▸ TO-DO ITEM
For every record that follows, write out the text exactly and omit the picture, if one is present.

BEGIN DATASET EXCERPTS

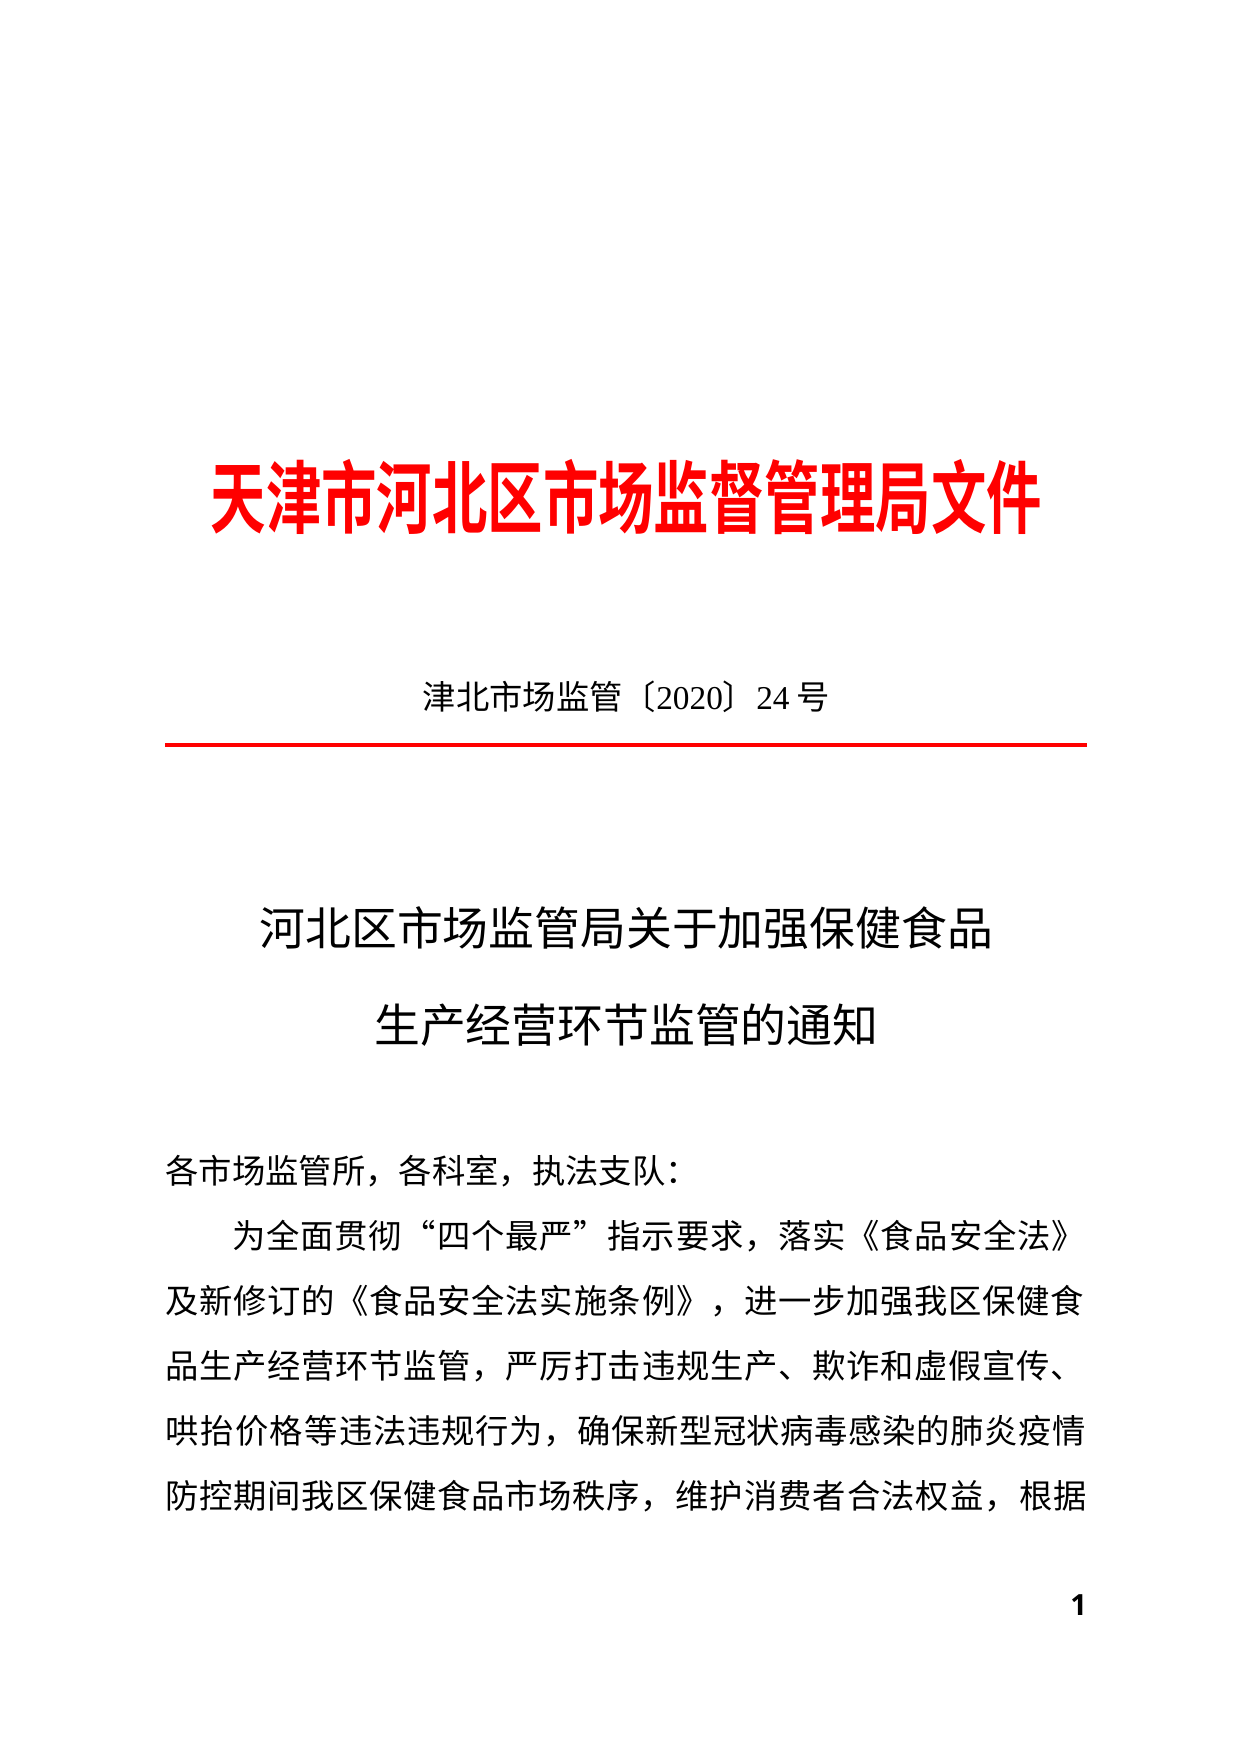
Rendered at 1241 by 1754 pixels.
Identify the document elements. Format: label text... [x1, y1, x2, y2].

text 河北区市场监管局关于加强保健食品 [165, 876, 1087, 974]
text 生产经营环节监管的通知 [165, 974, 1087, 1071]
text 津北市场监管〔2020〕24号 [165, 663, 1087, 721]
text 各市场监管所，各科室，执法支队： [165, 1136, 1087, 1201]
text 天津市河北区市场监督管理局文件 [165, 428, 1087, 558]
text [165, 1201, 1087, 1526]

END DATASET EXCERPTS

▸ RESPONSE TO THIS TASK
Rendered at 1241 by 1754 pixels.
Identify the document elements. Format: label text... [x1, y1, x2, y2].

text 河北区市场监管局关于加强保健食品 [165, 876, 1087, 974]
text 生产经营环节监管的通知 [165, 974, 1087, 1071]
text 津北市场监管〔2020〕24号 [165, 663, 1087, 721]
text 各市场监管所，各科室，执法支队： [165, 1136, 1087, 1201]
text 天津市河北区市场监督管理局文件 [165, 428, 1087, 558]
text [165, 1201, 1087, 1526]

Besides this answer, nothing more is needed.